There has probably never been a more challenging time to be a fixed-income manager.
Rates are at, or near, all-time lows — making it harder than ever to find income. At the same time, the global economy is slowly healing from the wounds of the financial crisis, making it ever more likely that rates will begin to rise again.
When rates rise, bond prices fall.
That is why this year is all about capital preservation, said Peter Palfrey, 52, portfolio manager of the $1.7 billion Loomis Sayles Core Plus Bond Fund (NEFRX).
He is probably not the first bond manager financial advisers think of when they hear the name Loomis Sayles & Co. LP. That honor belongs to legendary manager Dan Fuss.
When it comes to capital preservation, however, Mr. Palfrey's fund is arguably the better choice. His fund, co-managed with Richard Raczkowski since 1999, was up 0.62% in 2008.
Mr. Fuss' $22 billion Loomis Sayles Bond Fund (LSBRX) fell 22% that year.
Thanks to missing out on that big drop in 2008, a $10,000 investment in the Core Plus Fund at the end of 2007 would be worth about $15,387 today. A similar investment in the Loomis Sayles Bond Fund would be worth $14,925.
At the heart of Mr. Palfrey's strategy is the “plus” portion of the fund, which allows him to dial up the risk in the fund when it is worth it. The fund, which has at least 70% of its holdings benchmarked to the Barclays U.S. Aggregate Bond Index at all times, can invest up to 20% in high-yield bonds and 10% in non-U.S.-dollar bonds.
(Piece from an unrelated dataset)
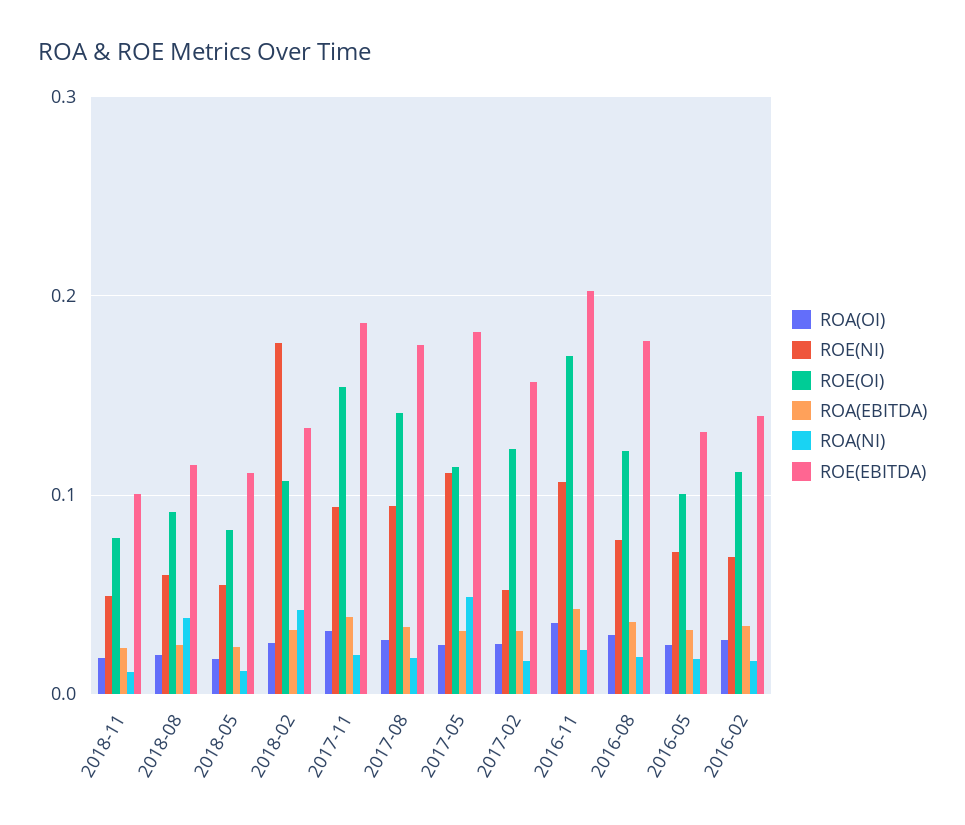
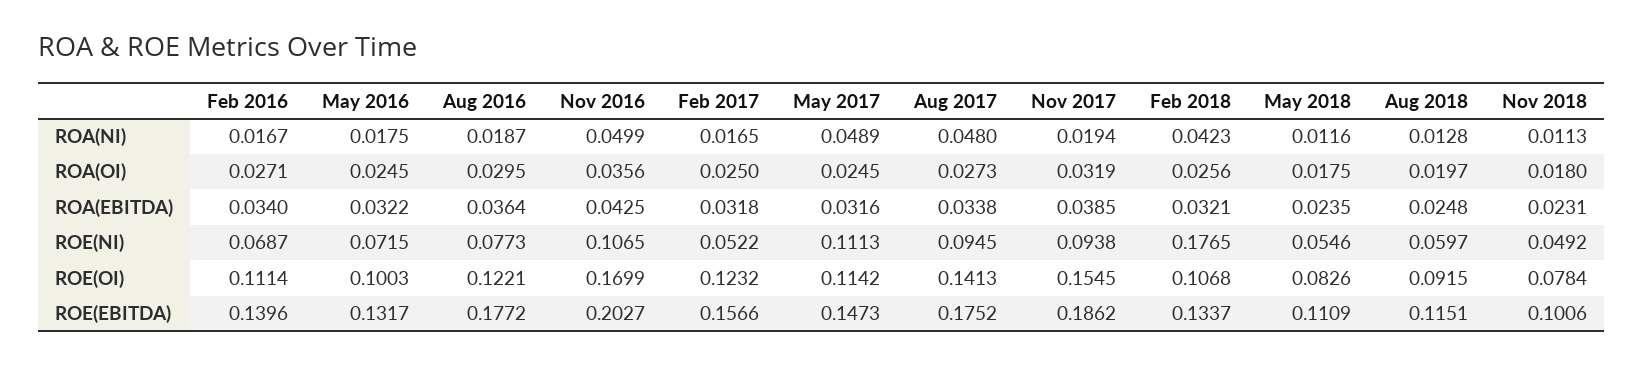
ROA(NI), 2018-08: 0.04 -> 0.0128
ROA(NI), 2017-08: 0.02 -> 0.048
ROE(EBITDA), 2017-05: 0.18 -> 0.1473
ROA(NI), 2016-11: 0.02 -> 0.0499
“In down markets, we want to be as close to the benchmark as we can be,” Mr. Palfrey said.
“In a stable or improving environment, we can go outside of the index and get some incremental return,” he said. “Over 10 years, we've added almost 300 basis points of performance that way.”
The key to knowing when to turn up the risk is to understand what is driving the market, Mr. Palfrey said.
“We spend a lot of time trying to determine what the rest of the market is thinking,” he said.
Thinking was one of Mr. Palfrey's academic pursuits as a student at Colgate University. He double majored in philosophy, for fun, and economics because he knew he needed to get a job.
Studying philosophy has helped Mr. Palfrey as a portfolio manager, though. And “there's a huge positive for studying economics,” he said. “It's about relationships and understanding what's driving the market.”
Once you know the drivers, you can be ready to pounce on any mispriced movements, Mr. Palfrey said.
Today the drivers are the central banks.
“It's not just the [Federal Reserve],” Mr. Palfrey said. “It's the Bank of Japan, it's the Bank of England and the European Central Bank, too. All banks are artificially depressing yields,” Mr. Palfrey said.
Now he is watching for signs that the banks will start letting rates rise.
Until that happens, the portfolio is running near its maximum exposure to high-yield bonds.